__DATA SUPPLIED__:

= Beginning of Section =

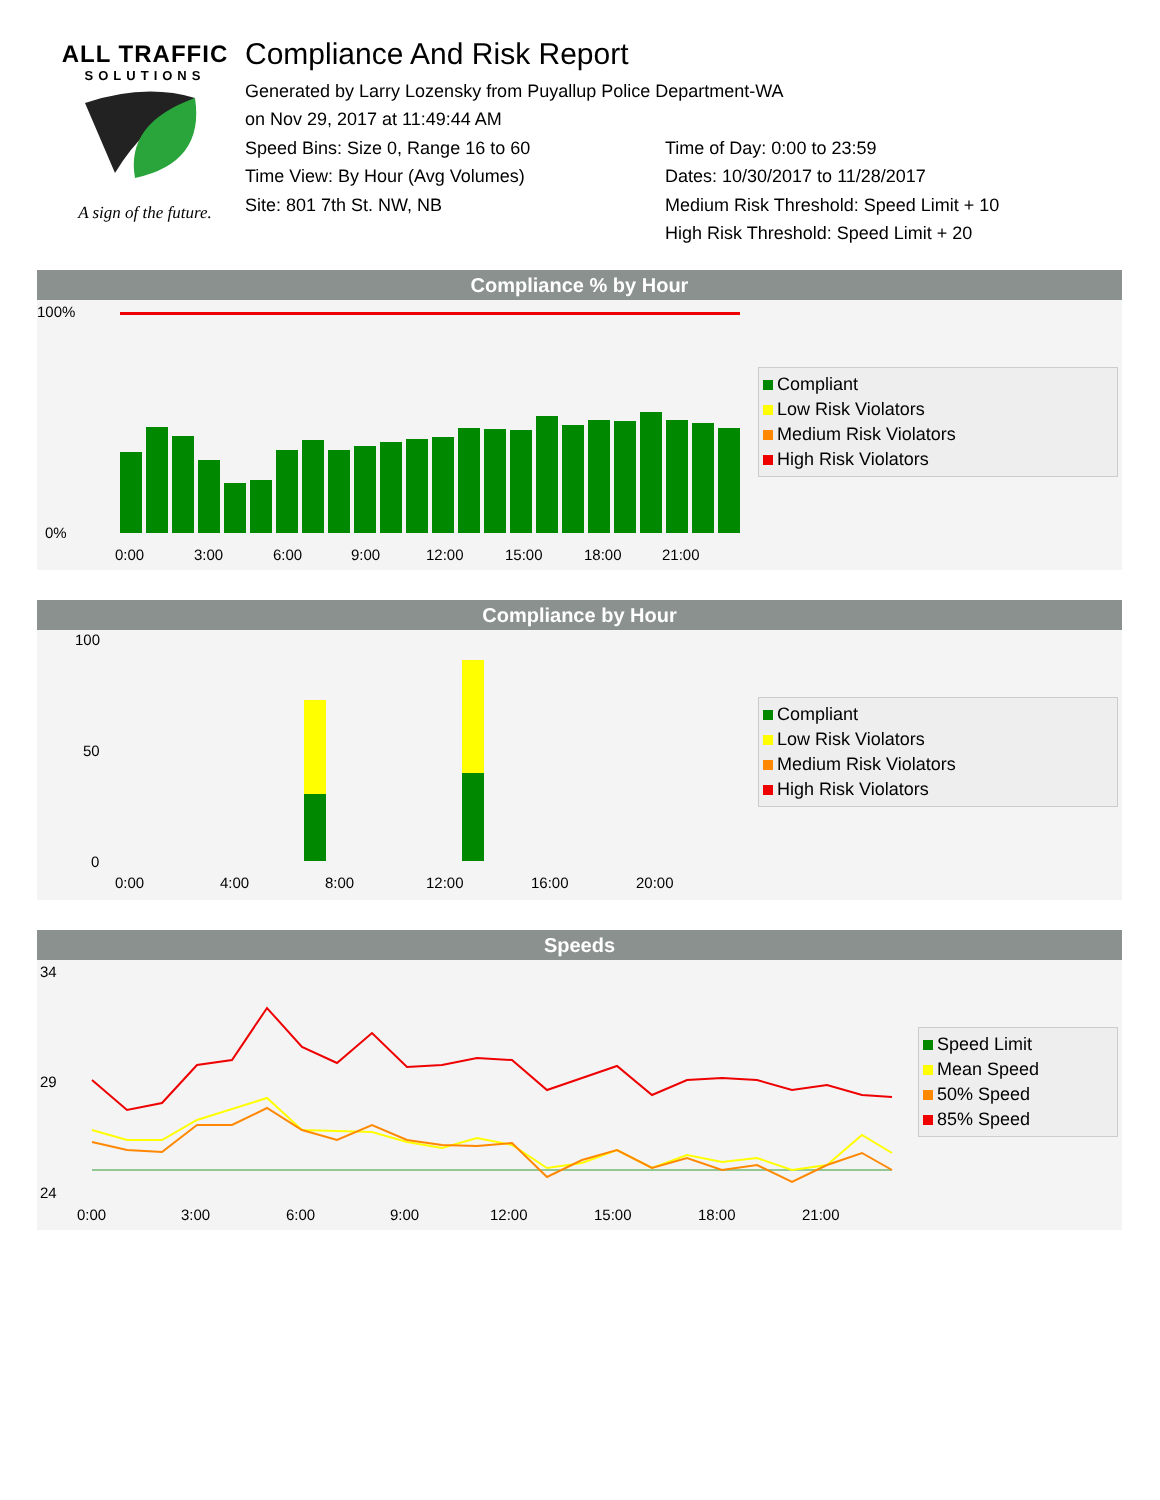ALL TRAFFIC
SOLUTIONS
A sign of the future.
Compliance And Risk Report
Generated by Larry Lozensky from Puyallup Police Department-WA
on Nov 29, 2017 at 11:49:44 AM
Speed Bins: Size 0, Range 16 to 60
Time View: By Hour (Avg Volumes)
Site: 801 7th St. NW, NB
Time of Day: 0:00 to 23:59
Dates: 10/30/2017 to 11/28/2017
Medium Risk Threshold: Speed Limit + 10
High Risk Threshold: Speed Limit + 20
Compliance % by Hour
100%
0%
0:00
3:00
6:00
9:00
12:00
15:00
18:00
21:00
Compliant
Low Risk Violators
Medium Risk Violators
High Risk Violators
Compliance by Hour
100
50
0
0:00
4:00
8:00
12:00
16:00
20:00
Compliant
Low Risk Violators
Medium Risk Violators
High Risk Violators
Speeds
34
29
24
0:00
3:00
6:00
9:00
12:00
15:00
18:00
21:00
Speed Limit
Mean Speed
50% Speed
85% Speed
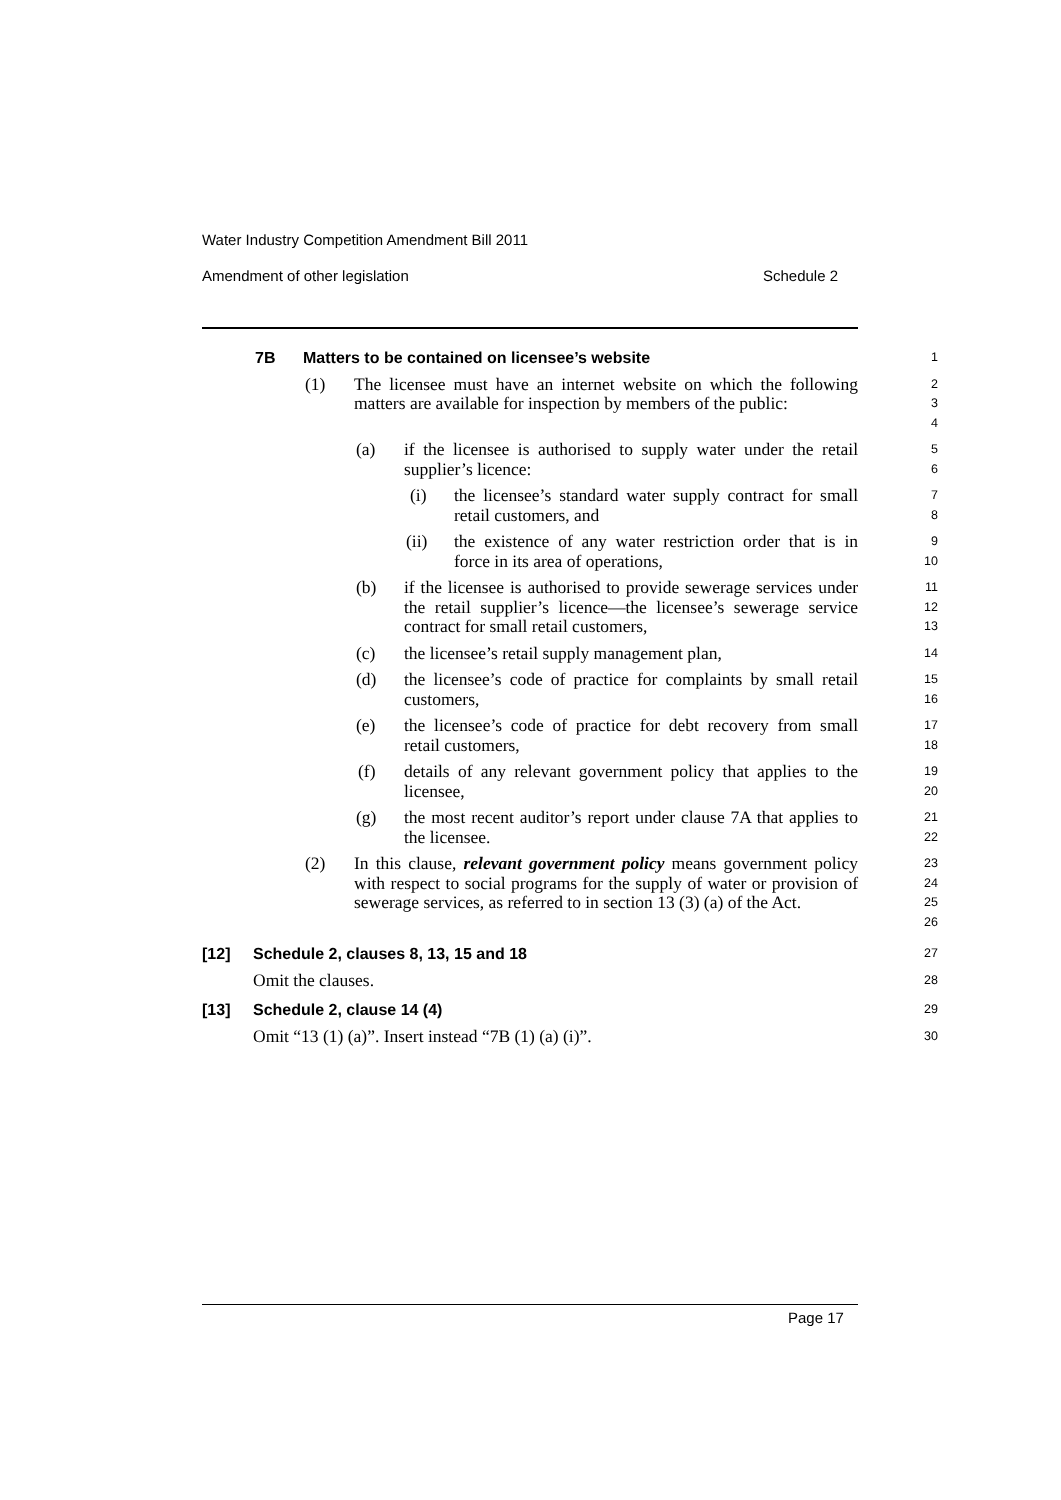Water Industry Competition Amendment Bill 2011
Amendment of other legislation Schedule 2
7B Matters to be contained on licensee’s website
1
(1) The licensee must have an internet website on which the following matters are available for inspection by members of the public:
2
3
4
(a) if the licensee is authorised to supply water under the retail supplier’s licence:
5
6
(i) the licensee’s standard water supply contract for small retail customers, and
7
8
(ii) the existence of any water restriction order that is in force in its area of operations,
9
10
(b) if the licensee is authorised to provide sewerage services under the retail supplier’s licence—the licensee’s sewerage service contract for small retail customers,
11
12
13
(c) the licensee’s retail supply management plan,
14
(d) the licensee’s code of practice for complaints by small retail customers,
15
16
(e) the licensee’s code of practice for debt recovery from small retail customers,
17
18
(f) details of any relevant government policy that applies to the licensee,
19
20
(g) the most recent auditor’s report under clause 7A that applies to the licensee.
21
22
(2) In this clause, relevant government policy means government policy with respect to social programs for the supply of water or provision of sewerage services, as referred to in section 13 (3) (a) of the Act.
23
24
25
26
[12] Schedule 2, clauses 8, 13, 15 and 18
27
Omit the clauses.
28
[13] Schedule 2, clause 14 (4)
29
Omit “13 (1) (a)”. Insert instead “7B (1) (a) (i)”.
30
Page 17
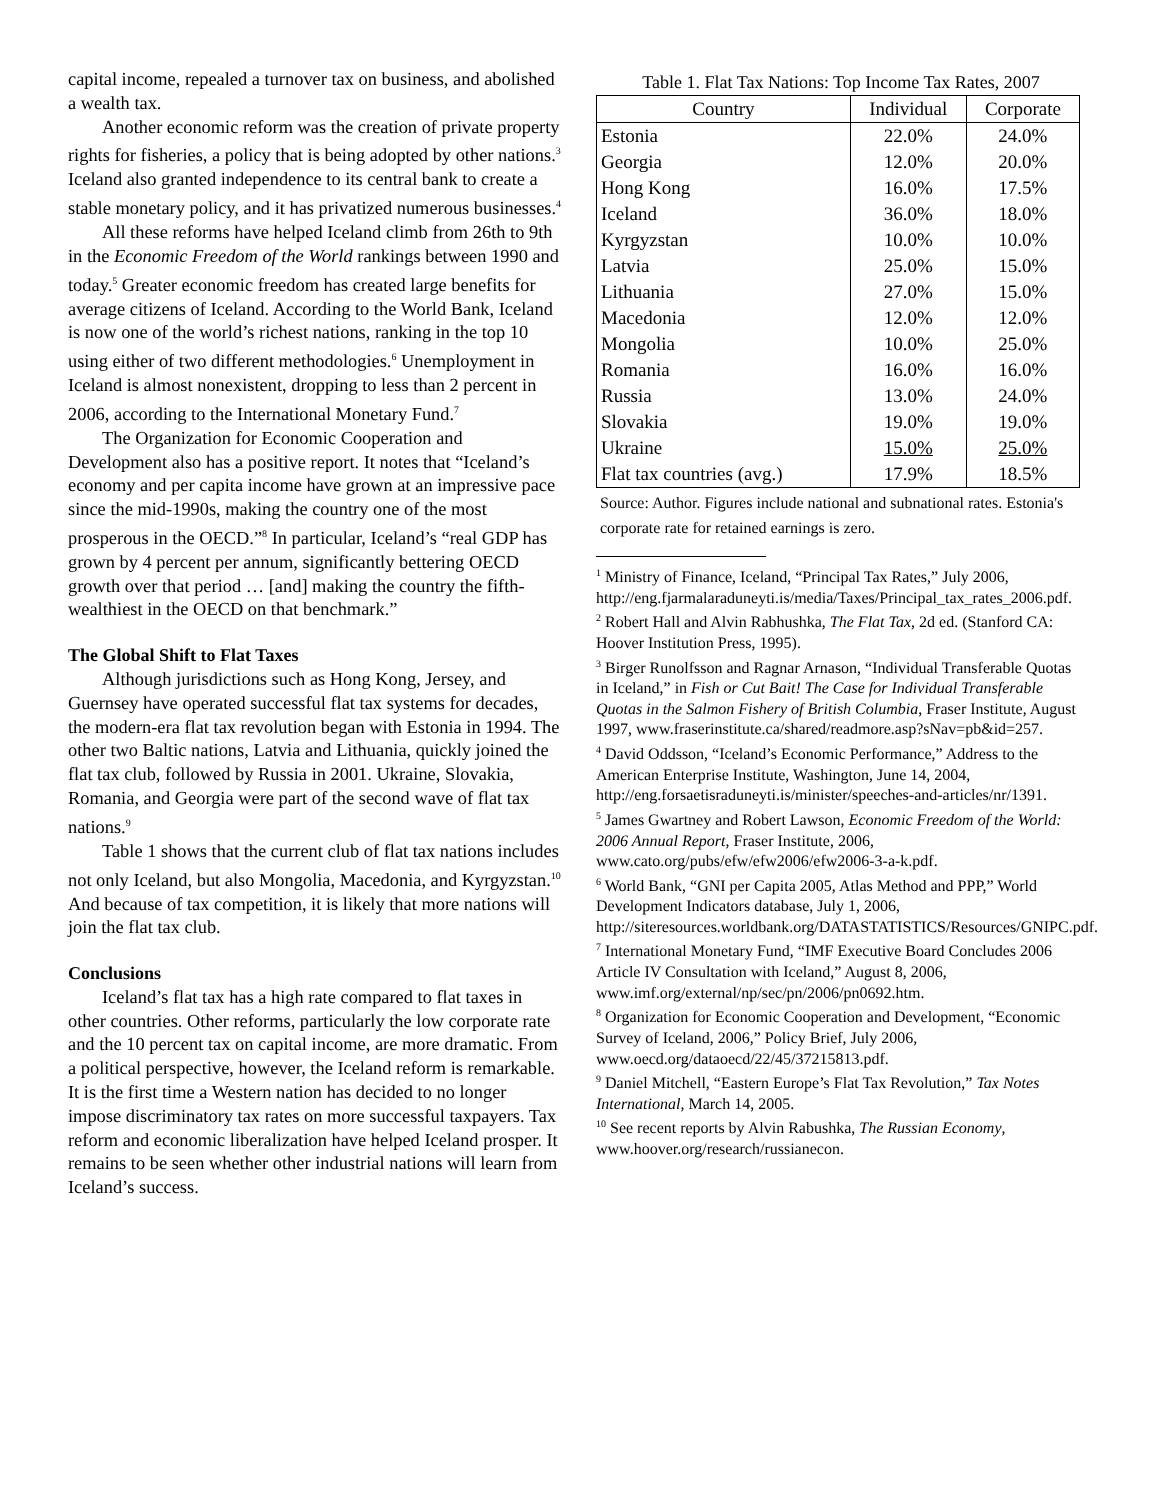capital income, repealed a turnover tax on business, and abolished a wealth tax.
Another economic reform was the creation of private property rights for fisheries, a policy that is being adopted by other nations.<sup>3</sup> Iceland also granted independence to its central bank to create a stable monetary policy, and it has privatized numerous businesses.<sup>4</sup>
All these reforms have helped Iceland climb from 26th to 9th in the Economic Freedom of the World rankings between 1990 and today.<sup>5</sup> Greater economic freedom has created large benefits for average citizens of Iceland. According to the World Bank, Iceland is now one of the world’s richest nations, ranking in the top 10 using either of two different methodologies.<sup>6</sup> Unemployment in Iceland is almost nonexistent, dropping to less than 2 percent in 2006, according to the International Monetary Fund.<sup>7</sup>
The Organization for Economic Cooperation and Development also has a positive report. It notes that “Iceland’s economy and per capita income have grown at an impressive pace since the mid-1990s, making the country one of the most prosperous in the OECD.”<sup>8</sup> In particular, Iceland’s “real GDP has grown by 4 percent per annum, significantly bettering OECD growth over that period … [and] making the country the fifth-wealthiest in the OECD on that benchmark.”
The Global Shift to Flat Taxes
Although jurisdictions such as Hong Kong, Jersey, and Guernsey have operated successful flat tax systems for decades, the modern-era flat tax revolution began with Estonia in 1994. The other two Baltic nations, Latvia and Lithuania, quickly joined the flat tax club, followed by Russia in 2001. Ukraine, Slovakia, Romania, and Georgia were part of the second wave of flat tax nations.<sup>9</sup>
Table 1 shows that the current club of flat tax nations includes not only Iceland, but also Mongolia, Macedonia, and Kyrgyzstan.<sup>10</sup> And because of tax competition, it is likely that more nations will join the flat tax club.
Conclusions
Iceland’s flat tax has a high rate compared to flat taxes in other countries. Other reforms, particularly the low corporate rate and the 10 percent tax on capital income, are more dramatic. From a political perspective, however, the Iceland reform is remarkable. It is the first time a Western nation has decided to no longer impose discriminatory tax rates on more successful taxpayers. Tax reform and economic liberalization have helped Iceland prosper. It remains to be seen whether other industrial nations will learn from Iceland’s success.
Table 1. Flat Tax Nations: Top Income Tax Rates, 2007
| Country | Individual | Corporate |
| --- | --- | --- |
| Estonia | 22.0% | 24.0% |
| Georgia | 12.0% | 20.0% |
| Hong Kong | 16.0% | 17.5% |
| Iceland | 36.0% | 18.0% |
| Kyrgyzstan | 10.0% | 10.0% |
| Latvia | 25.0% | 15.0% |
| Lithuania | 27.0% | 15.0% |
| Macedonia | 12.0% | 12.0% |
| Mongolia | 10.0% | 25.0% |
| Romania | 16.0% | 16.0% |
| Russia | 13.0% | 24.0% |
| Slovakia | 19.0% | 19.0% |
| Ukraine | 15.0% | 25.0% |
| Flat tax countries (avg.) | 17.9% | 18.5% |
Source: Author. Figures include national and subnational rates. Estonia's corporate rate for retained earnings is zero.
<sup>1</sup> Ministry of Finance, Iceland, “Principal Tax Rates,” July 2006, http://eng.fjarmalaraduneyti.is/media/Taxes/Principal_tax_rates_2006.pdf.
<sup>2</sup> Robert Hall and Alvin Rabhushka, The Flat Tax, 2d ed. (Stanford CA: Hoover Institution Press, 1995).
<sup>3</sup> Birger Runolfsson and Ragnar Arnason, “Individual Transferable Quotas in Iceland,” in Fish or Cut Bait! The Case for Individual Transferable Quotas in the Salmon Fishery of British Columbia, Fraser Institute, August 1997, www.fraserinstitute.ca/shared/readmore.asp?sNav=pb&id=257.
<sup>4</sup> David Oddsson, “Iceland’s Economic Performance,” Address to the American Enterprise Institute, Washington, June 14, 2004, http://eng.forsaetisraduneyti.is/minister/speeches-and-articles/nr/1391.
<sup>5</sup> James Gwartney and Robert Lawson, Economic Freedom of the World: 2006 Annual Report, Fraser Institute, 2006, www.cato.org/pubs/efw/efw2006/efw2006-3-a-k.pdf.
<sup>6</sup> World Bank, “GNI per Capita 2005, Atlas Method and PPP,” World Development Indicators database, July 1, 2006, http://siteresources.worldbank.org/DATASTATISTICS/Resources/GNIPC.pdf.
<sup>7</sup> International Monetary Fund, “IMF Executive Board Concludes 2006 Article IV Consultation with Iceland,” August 8, 2006, www.imf.org/external/np/sec/pn/2006/pn0692.htm.
<sup>8</sup> Organization for Economic Cooperation and Development, “Economic Survey of Iceland, 2006,” Policy Brief, July 2006, www.oecd.org/dataoecd/22/45/37215813.pdf.
<sup>9</sup> Daniel Mitchell, “Eastern Europe’s Flat Tax Revolution,” Tax Notes International, March 14, 2005.
<sup>10</sup> See recent reports by Alvin Rabushka, The Russian Economy, www.hoover.org/research/russianecon.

= End of Section =

__EXERCISE REQUIREMENTS__:
Transcribe only the lines above that start at the line containing "Dates: 10/30/2017 to 11/28/2017" and end at the line containing "capital income, repealed". Omit pictures.

__RESPONSE BELOW__:
Dates: 10/30/2017 to 11/28/2017
Medium Risk Threshold: Speed Limit + 10
High Risk Threshold: Speed Limit + 20
Compliance % by Hour
100%
0%
0:00
3:00
6:00
9:00
12:00
15:00
18:00
21:00
Compliant
Low Risk Violators
Medium Risk Violators
High Risk Violators
Compliance by Hour
100
50
0
0:00
4:00
8:00
12:00
16:00
20:00
Compliant
Low Risk Violators
Medium Risk Violators
High Risk Violators
Speeds
34
29
24
0:00
3:00
6:00
9:00
12:00
15:00
18:00
21:00
Speed Limit
Mean Speed
50% Speed
85% Speed
Water Industry Competition Amendment Bill 2011
Amendment of other legislation Schedule 2
7B Matters to be contained on licensee’s website
1
(1) The licensee must have an internet website on which the following matters are available for inspection by members of the public:
2
3
4
(a) if the licensee is authorised to supply water under the retail supplier’s licence:
5
6
(i) the licensee’s standard water supply contract for small retail customers, and
7
8
(ii) the existence of any water restriction order that is in force in its area of operations,
9
10
(b) if the licensee is authorised to provide sewerage services under the retail supplier’s licence—the licensee’s sewerage service contract for small retail customers,
11
12
13
(c) the licensee’s retail supply management plan,
14
(d) the licensee’s code of practice for complaints by small retail customers,
15
16
(e) the licensee’s code of practice for debt recovery from small retail customers,
17
18
(f) details of any relevant government policy that applies to the licensee,
19
20
(g) the most recent auditor’s report under clause 7A that applies to the licensee.
21
22
(2) In this clause, relevant government policy means government policy with respect to social programs for the supply of water or provision of sewerage services, as referred to in section 13 (3) (a) of the Act.
23
24
25
26
[12] Schedule 2, clauses 8, 13, 15 and 18
27
Omit the clauses.
28
[13] Schedule 2, clause 14 (4)
29
Omit “13 (1) (a)”. Insert instead “7B (1) (a) (i)”.
30
Page 17
capital income, repealed a turnover tax on business, and abolished a wealth tax.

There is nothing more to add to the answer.